Action item: Transcribe the data that follows, exactly and in full.

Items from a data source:

....

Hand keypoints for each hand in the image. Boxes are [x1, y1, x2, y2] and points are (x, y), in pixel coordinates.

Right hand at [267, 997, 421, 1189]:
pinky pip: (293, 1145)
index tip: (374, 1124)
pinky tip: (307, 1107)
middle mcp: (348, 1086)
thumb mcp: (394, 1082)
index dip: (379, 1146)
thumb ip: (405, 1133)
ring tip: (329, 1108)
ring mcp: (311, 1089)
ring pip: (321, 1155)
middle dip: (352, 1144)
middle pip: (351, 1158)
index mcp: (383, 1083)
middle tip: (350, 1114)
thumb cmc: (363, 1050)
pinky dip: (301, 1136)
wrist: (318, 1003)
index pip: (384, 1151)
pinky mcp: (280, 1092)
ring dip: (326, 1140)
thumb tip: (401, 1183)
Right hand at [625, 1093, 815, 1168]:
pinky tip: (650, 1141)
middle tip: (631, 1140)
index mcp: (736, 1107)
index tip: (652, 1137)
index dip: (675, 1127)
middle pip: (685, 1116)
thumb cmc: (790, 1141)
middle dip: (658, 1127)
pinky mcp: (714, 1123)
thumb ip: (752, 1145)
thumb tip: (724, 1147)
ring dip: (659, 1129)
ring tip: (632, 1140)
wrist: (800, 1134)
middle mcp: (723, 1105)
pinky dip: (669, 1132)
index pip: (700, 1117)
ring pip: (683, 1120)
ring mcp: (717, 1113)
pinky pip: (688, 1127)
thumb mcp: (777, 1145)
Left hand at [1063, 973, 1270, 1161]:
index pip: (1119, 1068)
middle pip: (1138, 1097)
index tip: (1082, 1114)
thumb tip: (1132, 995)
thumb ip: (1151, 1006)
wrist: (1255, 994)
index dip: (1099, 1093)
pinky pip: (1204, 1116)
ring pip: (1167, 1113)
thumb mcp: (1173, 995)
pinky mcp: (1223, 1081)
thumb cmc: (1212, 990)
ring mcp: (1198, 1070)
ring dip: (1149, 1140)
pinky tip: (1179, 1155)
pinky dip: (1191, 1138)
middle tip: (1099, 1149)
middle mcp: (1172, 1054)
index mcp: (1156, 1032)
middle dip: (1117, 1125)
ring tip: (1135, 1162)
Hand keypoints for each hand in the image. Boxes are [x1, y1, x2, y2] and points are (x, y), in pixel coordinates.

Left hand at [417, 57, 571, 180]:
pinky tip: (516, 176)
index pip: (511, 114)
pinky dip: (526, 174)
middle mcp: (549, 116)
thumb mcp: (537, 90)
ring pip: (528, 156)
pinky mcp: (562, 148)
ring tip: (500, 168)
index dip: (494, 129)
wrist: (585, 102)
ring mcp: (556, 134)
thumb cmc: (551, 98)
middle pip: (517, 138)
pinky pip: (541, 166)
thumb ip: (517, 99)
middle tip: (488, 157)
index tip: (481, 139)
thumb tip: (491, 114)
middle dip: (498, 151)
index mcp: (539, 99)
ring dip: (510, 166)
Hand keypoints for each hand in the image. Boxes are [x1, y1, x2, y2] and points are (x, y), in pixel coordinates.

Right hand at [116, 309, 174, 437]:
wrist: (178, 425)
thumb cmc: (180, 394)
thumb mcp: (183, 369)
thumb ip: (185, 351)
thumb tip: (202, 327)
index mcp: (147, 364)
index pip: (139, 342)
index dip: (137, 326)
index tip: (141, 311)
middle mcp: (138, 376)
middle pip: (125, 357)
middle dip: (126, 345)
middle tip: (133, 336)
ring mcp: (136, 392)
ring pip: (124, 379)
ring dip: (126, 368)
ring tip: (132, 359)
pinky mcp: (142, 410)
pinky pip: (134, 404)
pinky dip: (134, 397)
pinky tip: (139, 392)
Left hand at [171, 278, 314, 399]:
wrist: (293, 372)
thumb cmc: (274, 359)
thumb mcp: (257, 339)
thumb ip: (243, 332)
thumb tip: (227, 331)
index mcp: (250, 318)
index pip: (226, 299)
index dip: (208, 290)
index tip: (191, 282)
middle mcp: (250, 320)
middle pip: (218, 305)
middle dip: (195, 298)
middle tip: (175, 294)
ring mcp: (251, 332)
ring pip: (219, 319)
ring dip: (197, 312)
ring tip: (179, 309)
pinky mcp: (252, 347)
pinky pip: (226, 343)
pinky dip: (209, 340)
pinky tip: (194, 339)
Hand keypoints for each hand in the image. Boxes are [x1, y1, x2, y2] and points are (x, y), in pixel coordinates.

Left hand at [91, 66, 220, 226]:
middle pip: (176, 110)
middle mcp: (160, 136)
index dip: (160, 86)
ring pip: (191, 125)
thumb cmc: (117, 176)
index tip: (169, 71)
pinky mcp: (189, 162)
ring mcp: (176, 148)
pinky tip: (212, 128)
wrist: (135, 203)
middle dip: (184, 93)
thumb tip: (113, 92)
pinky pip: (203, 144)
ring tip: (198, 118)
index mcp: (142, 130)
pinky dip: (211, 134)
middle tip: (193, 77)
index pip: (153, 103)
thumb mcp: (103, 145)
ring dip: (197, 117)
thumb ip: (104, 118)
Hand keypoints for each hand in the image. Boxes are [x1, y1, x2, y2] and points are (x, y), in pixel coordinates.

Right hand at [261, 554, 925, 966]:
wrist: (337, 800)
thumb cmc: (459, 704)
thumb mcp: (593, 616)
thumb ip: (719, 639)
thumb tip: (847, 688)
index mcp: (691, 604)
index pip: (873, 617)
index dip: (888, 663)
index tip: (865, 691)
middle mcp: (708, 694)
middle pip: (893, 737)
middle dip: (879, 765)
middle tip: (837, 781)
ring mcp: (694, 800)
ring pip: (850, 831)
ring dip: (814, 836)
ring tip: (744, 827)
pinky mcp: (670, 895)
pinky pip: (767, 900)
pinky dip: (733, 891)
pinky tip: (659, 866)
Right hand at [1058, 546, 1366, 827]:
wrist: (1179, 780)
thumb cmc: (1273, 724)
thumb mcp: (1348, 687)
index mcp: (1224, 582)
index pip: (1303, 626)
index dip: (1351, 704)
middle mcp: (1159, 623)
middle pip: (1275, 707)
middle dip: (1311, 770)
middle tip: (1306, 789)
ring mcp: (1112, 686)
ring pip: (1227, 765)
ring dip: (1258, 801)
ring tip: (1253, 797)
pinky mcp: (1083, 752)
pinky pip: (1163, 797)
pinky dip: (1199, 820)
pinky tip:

....

Task solution:
Hand keypoints for each hand in the image. Boxes are [x1, y1, x2, y2] and points are (x, y), in pixel coordinates.

Right hand at [267, 997, 421, 1189]:
pinky pip: (293, 1145)
index tip: (374, 1124)
pinky tip: (307, 1107)
middle mcp: (348, 1086)
thumb mcp: (394, 1082)
index dip: (379, 1146)
thumb ip: (405, 1133)
ring tip: (329, 1108)
ring mcp: (311, 1089)
ring pip: (321, 1155)
middle dip: (352, 1144)
middle pip: (351, 1158)
index mcp: (383, 1083)
middle tip: (350, 1114)
thumb cmc: (363, 1050)
pinky dip: (301, 1136)
wrist: (318, 1003)
index pip: (384, 1151)
pinky mcp: (280, 1092)
ring dip: (326, 1140)
thumb tip: (401, 1183)
Right hand at [625, 1093, 815, 1168]:
pinky tip: (650, 1141)
middle tip: (631, 1140)
index mcp: (736, 1107)
index tip: (652, 1137)
index dip: (675, 1127)
middle pip: (685, 1116)
thumb cmc: (790, 1141)
middle dip: (658, 1127)
pinky mcp: (714, 1123)
thumb ip: (752, 1145)
thumb tip: (724, 1147)
ring dip: (659, 1129)
ring tip: (632, 1140)
wrist: (800, 1134)
middle mcp: (723, 1105)
pinky dip: (669, 1132)
index pip: (700, 1117)
ring pip: (683, 1120)
ring mcp: (717, 1113)
pinky pip: (688, 1127)
thumb mcp: (777, 1145)
Left hand at [1063, 973, 1270, 1161]:
index pip: (1119, 1068)
middle pip: (1138, 1097)
index tip: (1082, 1114)
thumb tip: (1132, 995)
thumb ip: (1151, 1006)
wrist: (1255, 994)
index dip: (1099, 1093)
pinky pip: (1204, 1116)
ring pip: (1167, 1113)
thumb mcp: (1173, 995)
pinky mcp: (1223, 1081)
thumb cmc: (1212, 990)
ring mcp: (1198, 1070)
ring dip: (1149, 1140)
pinky tip: (1179, 1155)
pinky dip: (1191, 1138)
middle tip: (1099, 1149)
middle mcp: (1172, 1054)
index mcp: (1156, 1032)
middle dip: (1117, 1125)
ring tip: (1135, 1162)
Hand keypoints for each hand in the image. Boxes are [x1, y1, x2, y2] and points are (x, y), in pixel coordinates.

Left hand at [417, 57, 571, 180]:
pinky tip: (516, 176)
index pip: (511, 114)
pinky dip: (526, 174)
middle mcp: (549, 116)
thumb mcp: (537, 90)
ring pip: (528, 156)
pinky mcp: (562, 148)
ring tip: (500, 168)
index dip: (494, 129)
wrist: (585, 102)
ring mcp: (556, 134)
thumb cmc: (551, 98)
middle pip: (517, 138)
pinky pip: (541, 166)
thumb ip: (517, 99)
middle tip: (488, 157)
index tip: (481, 139)
thumb tip: (491, 114)
middle dip: (498, 151)
index mcp: (539, 99)
ring dip: (510, 166)
Hand keypoints for each hand in the image. Boxes are [x1, y1, x2, y2] and points are (x, y), in pixel coordinates.

Right hand at [116, 309, 174, 437]:
wrist: (178, 425)
thumb cmc: (180, 394)
thumb mcp: (183, 369)
thumb ip: (185, 351)
thumb tip: (202, 327)
index mcp: (147, 364)
index pip: (139, 342)
index dip: (137, 326)
index tip: (141, 311)
middle mcp: (138, 376)
middle pip: (125, 357)
middle dip: (126, 345)
middle tip: (133, 336)
ring mcp: (136, 392)
ring pip: (124, 379)
ring dip: (126, 368)
ring tip: (132, 359)
pinky mcp: (142, 410)
pinky pip: (134, 404)
pinky dip: (134, 397)
pinky tip: (139, 392)
Left hand at [171, 278, 314, 399]:
wrist: (293, 372)
thumb cmc: (274, 359)
thumb mcp: (257, 339)
thumb ip: (243, 332)
thumb tip: (227, 331)
index mcp: (250, 318)
index pip: (226, 299)
index dip: (208, 290)
index tip: (191, 282)
middle mcp: (250, 320)
middle pip: (218, 305)
middle dip: (195, 298)
middle tip: (175, 294)
ring mcp: (251, 332)
ring pip: (219, 319)
ring dip: (197, 312)
ring tip: (179, 309)
pinky mcp: (252, 347)
pinky pip: (226, 343)
pinky dip: (209, 340)
pinky tip: (194, 339)
Hand keypoints for each hand in the image. Boxes are [x1, y1, x2, y2] and points are (x, y), in pixel coordinates.

Left hand at [91, 66, 220, 226]:
middle pip: (176, 110)
middle mcp: (160, 136)
index dip: (160, 86)
ring pip: (191, 125)
thumb cmc: (117, 176)
index tip: (169, 71)
pinky mcp: (189, 162)
ring mcp: (176, 148)
pinky tip: (212, 128)
wrist: (135, 203)
middle dip: (184, 93)
thumb tip: (113, 92)
pinky pip: (203, 144)
ring tip: (198, 118)
index mcp: (142, 130)
pinky dip: (211, 134)
middle tip: (193, 77)
index pip: (153, 103)
thumb mcp: (103, 145)
ring dip: (197, 117)
thumb ip: (104, 118)
Hand keypoints for each hand in the image. Boxes are [x1, y1, x2, y2] and points are (x, y), in pixel coordinates.

Right hand at [261, 554, 925, 966]:
wrist: (337, 800)
thumb cmc: (459, 704)
thumb mcp: (593, 616)
thumb ip: (719, 639)
thumb tip: (847, 688)
index mcp: (691, 604)
index pip: (873, 617)
index dip: (888, 663)
index tip: (865, 691)
middle mcp: (708, 694)
middle pip: (893, 737)
middle dip: (879, 765)
middle tip: (837, 781)
ring mcp: (694, 800)
ring pip: (850, 831)
ring dip: (814, 836)
ring tip: (744, 827)
pinky mcp: (670, 895)
pinky pip: (767, 900)
pinky dip: (733, 891)
pinky tip: (659, 866)
Right hand at [1058, 546, 1366, 827]:
wrist: (1179, 780)
thumb cmc: (1273, 724)
thumb mcp: (1348, 687)
index mcp: (1224, 582)
index pip: (1303, 626)
index dip: (1351, 704)
middle mcp: (1159, 623)
middle pip: (1275, 707)
middle dip: (1311, 770)
middle tip: (1306, 789)
ring mcp: (1112, 686)
ring pip: (1227, 765)
ring dip: (1258, 801)
ring tip: (1253, 797)
pinky mcp: (1083, 752)
pinky pip: (1163, 797)
pinky dip: (1199, 820)
pinky tip:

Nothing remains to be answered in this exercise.